*** Block opens ***
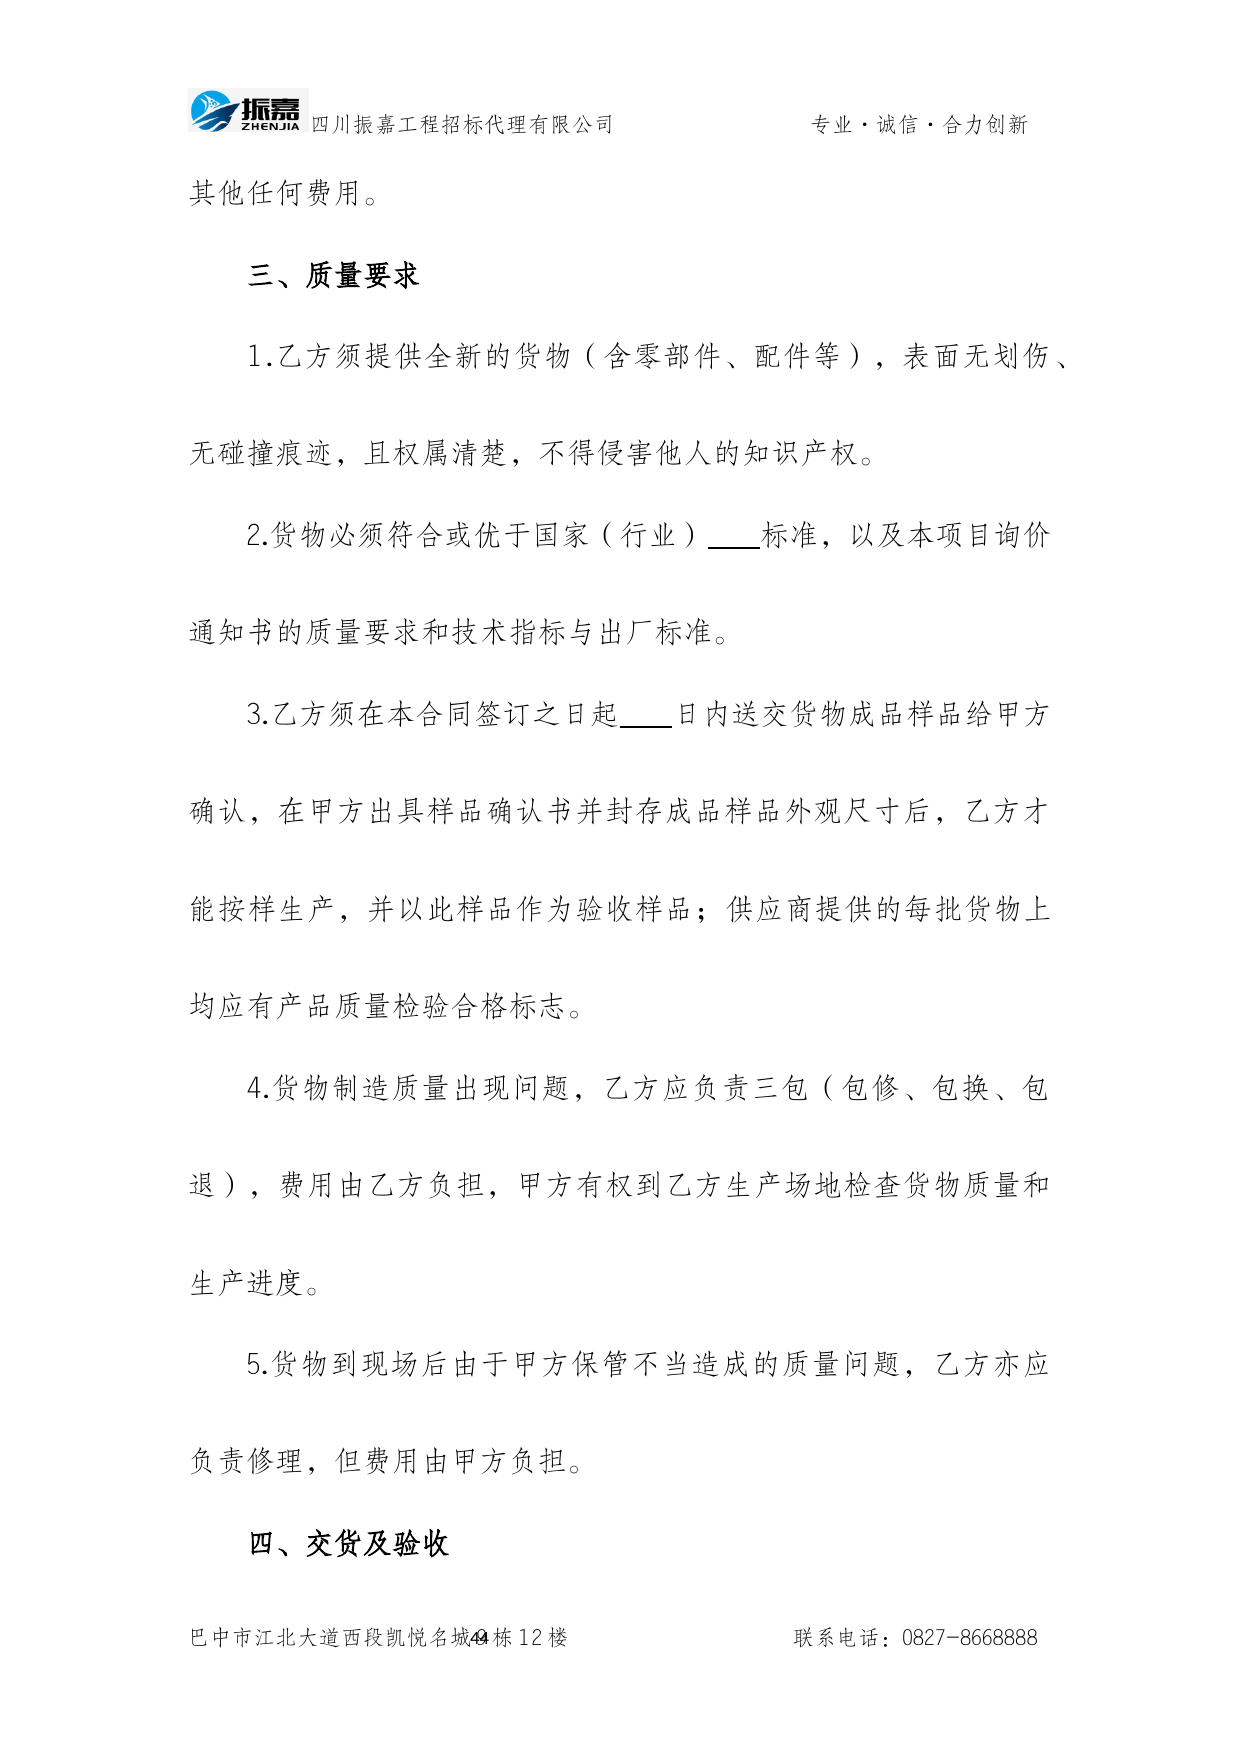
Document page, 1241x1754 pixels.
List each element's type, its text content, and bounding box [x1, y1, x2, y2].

text 1.乙方须提供全新的货物（含零部件、配件等），表面无划伤、无碰撞痕迹，且权属清楚，不得侵害他人的知识产权。 [187, 325, 1053, 487]
text 3.乙方须在本合同签订之日起 日内送交货物成品样品给甲方确认，在甲方出具样品确认书并封存成品样品外观尺寸后，乙方才能按样生产，并以此样品作为验收样品；供应商提供的每批货物上均应有产品质量检验合格标志。 [187, 682, 1053, 1040]
text 4.货物制造质量出现问题，乙方应负责三包（包修、包换、包退），费用由乙方负担，甲方有权到乙方生产场地检查货物质量和生产进度。 [187, 1056, 1053, 1316]
text 三、质量要求 [187, 243, 1053, 308]
text 5.货物到现场后由于甲方保管不当造成的质量问题，乙方亦应负责修理，但费用由甲方负担。 [187, 1333, 1053, 1495]
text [187, 162, 1053, 227]
picture [187, 88, 309, 132]
text 四、交货及验收 [187, 1511, 1053, 1576]
text 2.货物必须符合或优于国家（行业） 标准，以及本项目询价通知书的质量要求和技术指标与出厂标准。 [187, 503, 1053, 666]
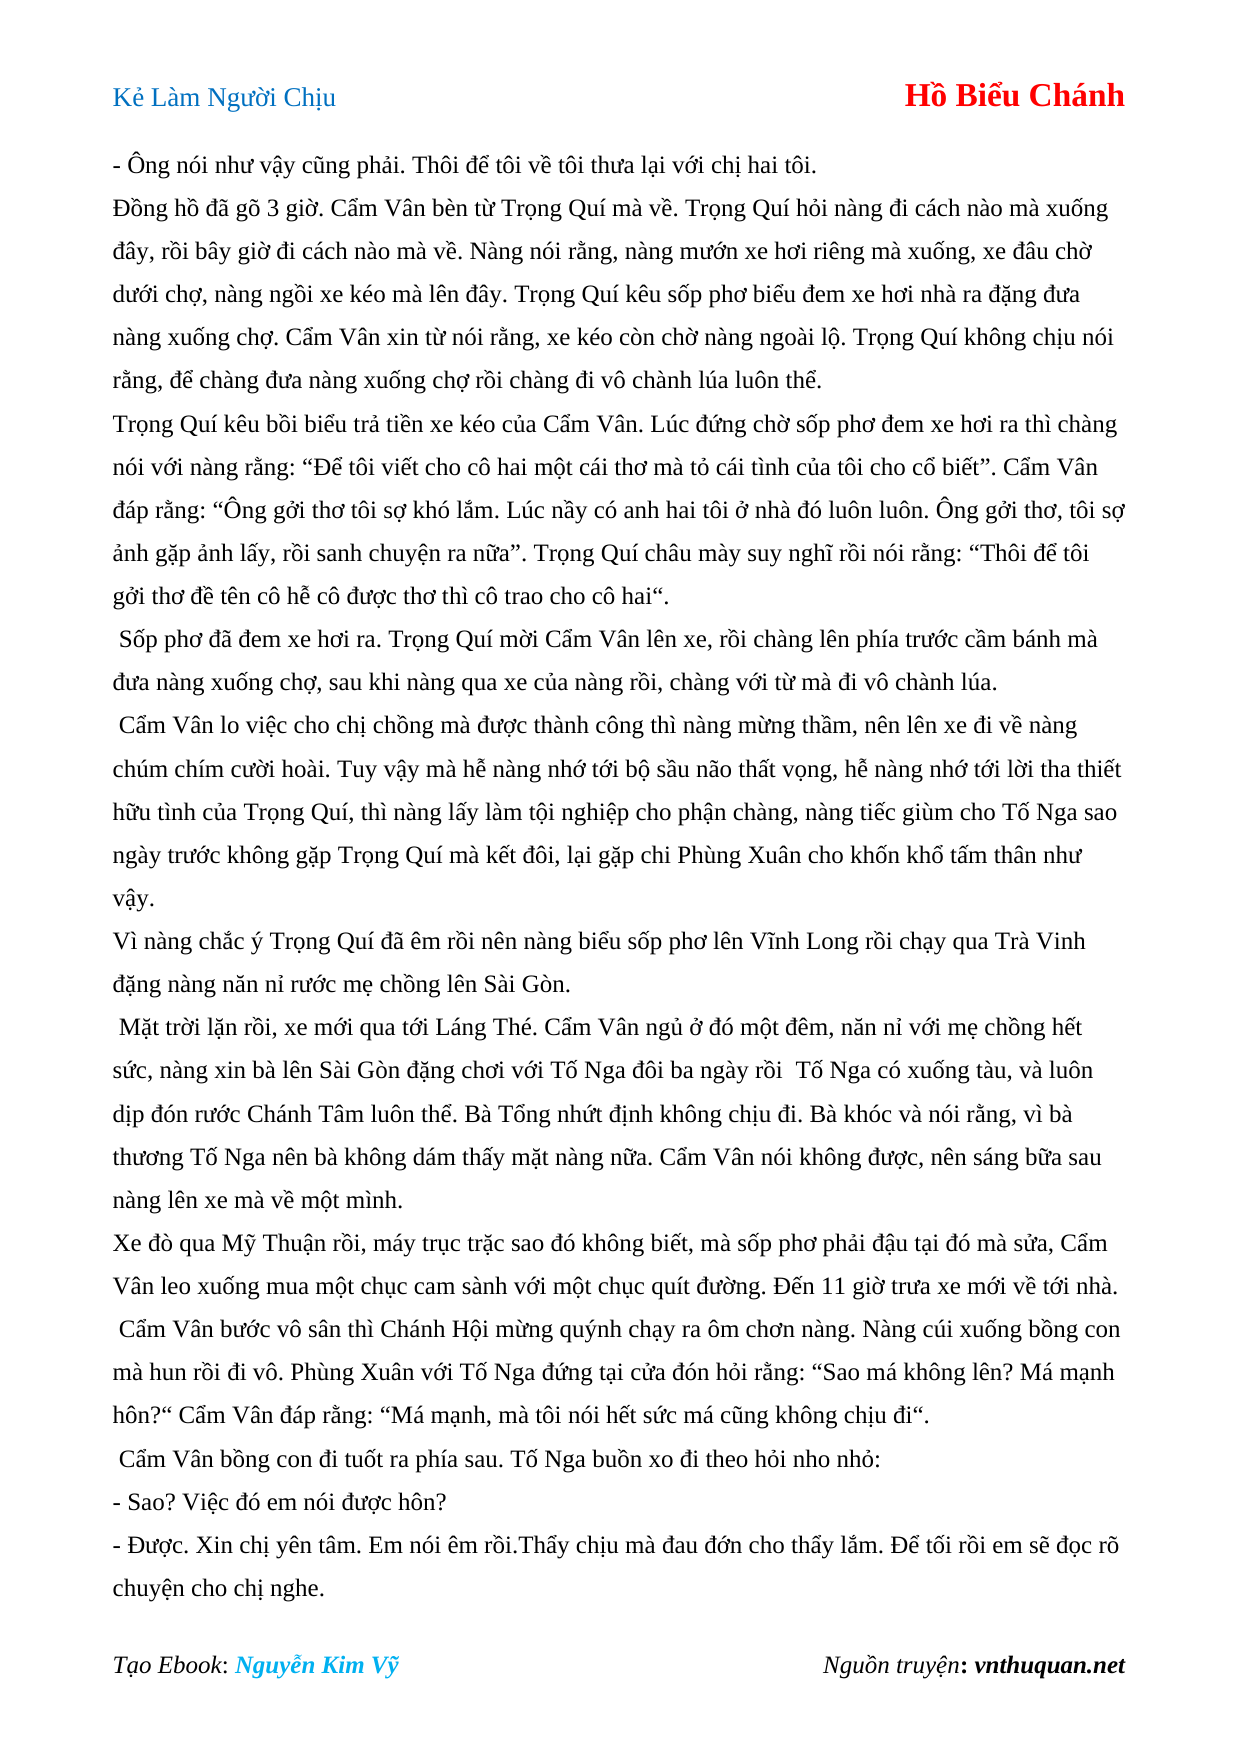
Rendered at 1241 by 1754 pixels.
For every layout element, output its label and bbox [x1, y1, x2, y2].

text [112, 150, 1128, 1602]
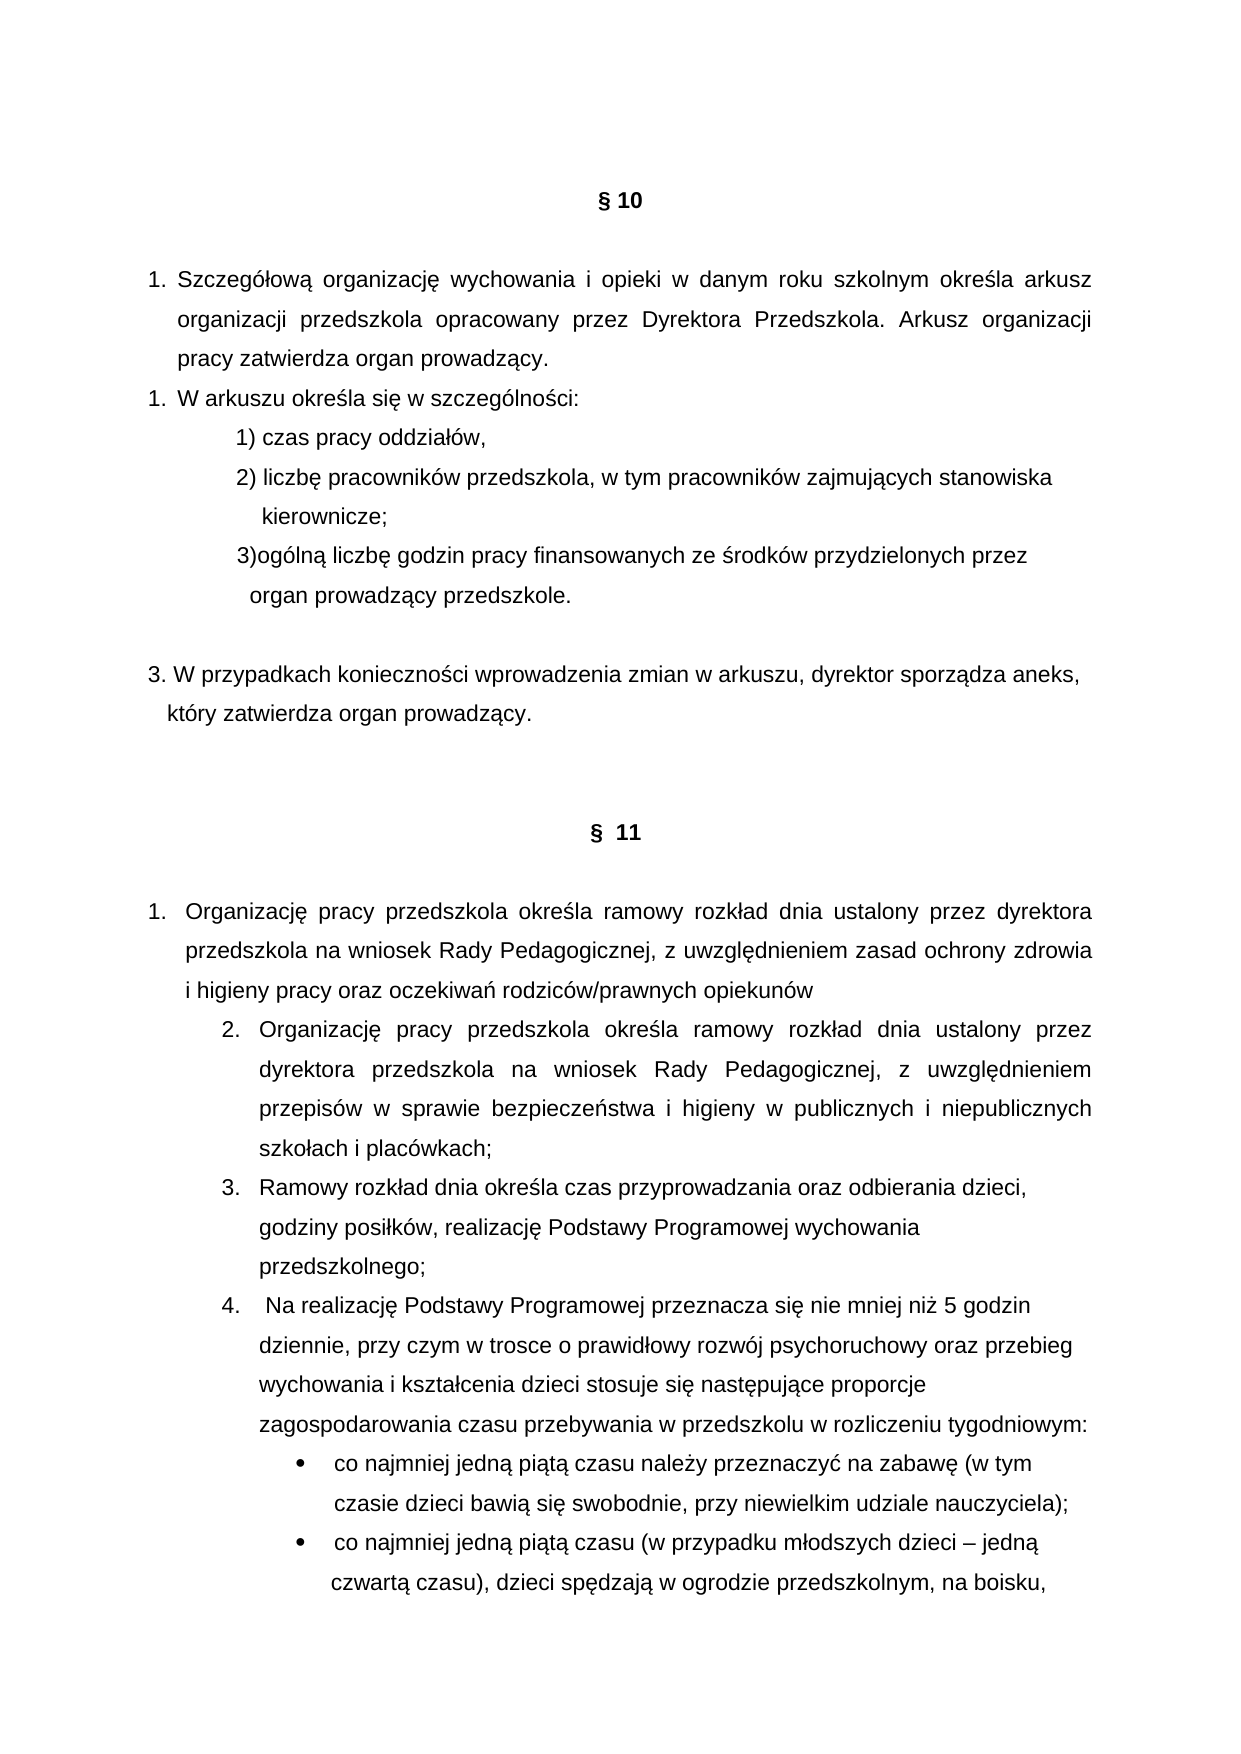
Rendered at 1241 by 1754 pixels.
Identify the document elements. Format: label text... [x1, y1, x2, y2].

text § 10 [148, 187, 1093, 213]
text 3. W przypadkach konieczności wprowadzenia zmian w arkuszu, dyrektor sporządza aneks, [148, 661, 1093, 687]
text § 11 [590, 819, 1093, 845]
list Organizację pracy przedszkola określa ramowy rozkład dnia ustalony przez dyrektora przedszkola na wniosek Rady Pedagogicznej, z uwzględnieniem zasad ochrony zdrowia i higieny pracy oraz oczekiwań rodziców/prawnych opiekunów [148, 898, 1093, 1003]
list co najmniej jedną piątą czasu (w przypadku młodszych dzieci – jedną [296, 1529, 1093, 1556]
text organ prowadzący przedszkole. [148, 582, 1093, 608]
list Ramowy rozkład dnia określa czas przyprowadzania oraz odbierania dzieci, godziny posiłków, realizację Podstawy Programowej wychowania przedszkolnego; [221, 1174, 1093, 1279]
list Organizację pracy przedszkola określa ramowy rozkład dnia ustalony przez dyrektora przedszkola na wniosek Rady Pedagogicznej, z uwzględnieniem przepisów w sprawie bezpieczeństwa i higieny w publicznych i niepublicznych szkołach i placówkach; [221, 1016, 1093, 1161]
list W arkuszu określa się w szczególności: [148, 384, 1093, 411]
text który zatwierdza organ prowadzący. [148, 700, 1093, 727]
list czwartą czasu), dzieci spędzają w ogrodzie przedszkolnym, na boisku, [331, 1569, 1093, 1595]
list co najmniej jedną piątą czasu należy przeznaczyć na zabawę (w tym czasie dzieci bawią się swobodnie, przy niewielkim udziale nauczyciela); [296, 1450, 1093, 1516]
text 3)ogólną liczbę godzin pracy finansowanych ze środków przydzielonych przez [148, 542, 1093, 569]
text 1) czas pracy oddziałów, [223, 424, 1093, 450]
text 2) liczbę pracowników przedszkola, w tym pracowników zajmujących stanowiska [148, 463, 1093, 490]
text kierownicze; [148, 503, 1093, 529]
list Na realizację Podstawy Programowej przeznacza się nie mniej niż 5 godzin dziennie, przy czym w trosce o prawidłowy rozwój psychoruchowy oraz przebieg wychowania i kształcenia dzieci stosuje się następujące proporcje zagospodarowania czasu przebywania w przedszkolu w rozliczeniu tygodniowym: [221, 1292, 1093, 1437]
list Szczegółową organizację wychowania i opieki w danym roku szkolnym określa arkusz organizacji przedszkola opracowany przez Dyrektora Przedszkola. Arkusz organizacji pracy zatwierdza organ prowadzący. [148, 266, 1093, 371]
*** Block closes ***
- [WHAT TO PRODUCE]: Repeat the material above in full and exactly, omitting the pictures.

- [YOUR SOLUTION]:
Document page, 1241x1754 pixels.
List each element's type, its text content, and bounding box [x1, y1, x2, y2].

text 1.乙方须提供全新的货物（含零部件、配件等），表面无划伤、无碰撞痕迹，且权属清楚，不得侵害他人的知识产权。 [187, 325, 1053, 487]
text 3.乙方须在本合同签订之日起 日内送交货物成品样品给甲方确认，在甲方出具样品确认书并封存成品样品外观尺寸后，乙方才能按样生产，并以此样品作为验收样品；供应商提供的每批货物上均应有产品质量检验合格标志。 [187, 682, 1053, 1040]
text 4.货物制造质量出现问题，乙方应负责三包（包修、包换、包退），费用由乙方负担，甲方有权到乙方生产场地检查货物质量和生产进度。 [187, 1056, 1053, 1316]
text 三、质量要求 [187, 243, 1053, 308]
text 5.货物到现场后由于甲方保管不当造成的质量问题，乙方亦应负责修理，但费用由甲方负担。 [187, 1333, 1053, 1495]
text [187, 162, 1053, 227]
picture [187, 88, 309, 132]
text 四、交货及验收 [187, 1511, 1053, 1576]
text 2.货物必须符合或优于国家（行业） 标准，以及本项目询价通知书的质量要求和技术指标与出厂标准。 [187, 503, 1053, 666]
Rendered at 1241 by 1754 pixels.
For every layout element, output its label and bbox [x1, y1, x2, y2].

text [112, 150, 1128, 1602]
Rendered at 1241 by 1754 pixels.
Identify the document elements. Format: label text... [x1, y1, x2, y2].

text § 10 [148, 187, 1093, 213]
text 3. W przypadkach konieczności wprowadzenia zmian w arkuszu, dyrektor sporządza aneks, [148, 661, 1093, 687]
text § 11 [590, 819, 1093, 845]
list Organizację pracy przedszkola określa ramowy rozkład dnia ustalony przez dyrektora przedszkola na wniosek Rady Pedagogicznej, z uwzględnieniem zasad ochrony zdrowia i higieny pracy oraz oczekiwań rodziców/prawnych opiekunów [148, 898, 1093, 1003]
list co najmniej jedną piątą czasu (w przypadku młodszych dzieci – jedną [296, 1529, 1093, 1556]
text organ prowadzący przedszkole. [148, 582, 1093, 608]
list Ramowy rozkład dnia określa czas przyprowadzania oraz odbierania dzieci, godziny posiłków, realizację Podstawy Programowej wychowania przedszkolnego; [221, 1174, 1093, 1279]
list Organizację pracy przedszkola określa ramowy rozkład dnia ustalony przez dyrektora przedszkola na wniosek Rady Pedagogicznej, z uwzględnieniem przepisów w sprawie bezpieczeństwa i higieny w publicznych i niepublicznych szkołach i placówkach; [221, 1016, 1093, 1161]
list W arkuszu określa się w szczególności: [148, 384, 1093, 411]
text który zatwierdza organ prowadzący. [148, 700, 1093, 727]
list czwartą czasu), dzieci spędzają w ogrodzie przedszkolnym, na boisku, [331, 1569, 1093, 1595]
list co najmniej jedną piątą czasu należy przeznaczyć na zabawę (w tym czasie dzieci bawią się swobodnie, przy niewielkim udziale nauczyciela); [296, 1450, 1093, 1516]
text 3)ogólną liczbę godzin pracy finansowanych ze środków przydzielonych przez [148, 542, 1093, 569]
text 1) czas pracy oddziałów, [223, 424, 1093, 450]
text 2) liczbę pracowników przedszkola, w tym pracowników zajmujących stanowiska [148, 463, 1093, 490]
text kierownicze; [148, 503, 1093, 529]
list Na realizację Podstawy Programowej przeznacza się nie mniej niż 5 godzin dziennie, przy czym w trosce o prawidłowy rozwój psychoruchowy oraz przebieg wychowania i kształcenia dzieci stosuje się następujące proporcje zagospodarowania czasu przebywania w przedszkolu w rozliczeniu tygodniowym: [221, 1292, 1093, 1437]
list Szczegółową organizację wychowania i opieki w danym roku szkolnym określa arkusz organizacji przedszkola opracowany przez Dyrektora Przedszkola. Arkusz organizacji pracy zatwierdza organ prowadzący. [148, 266, 1093, 371]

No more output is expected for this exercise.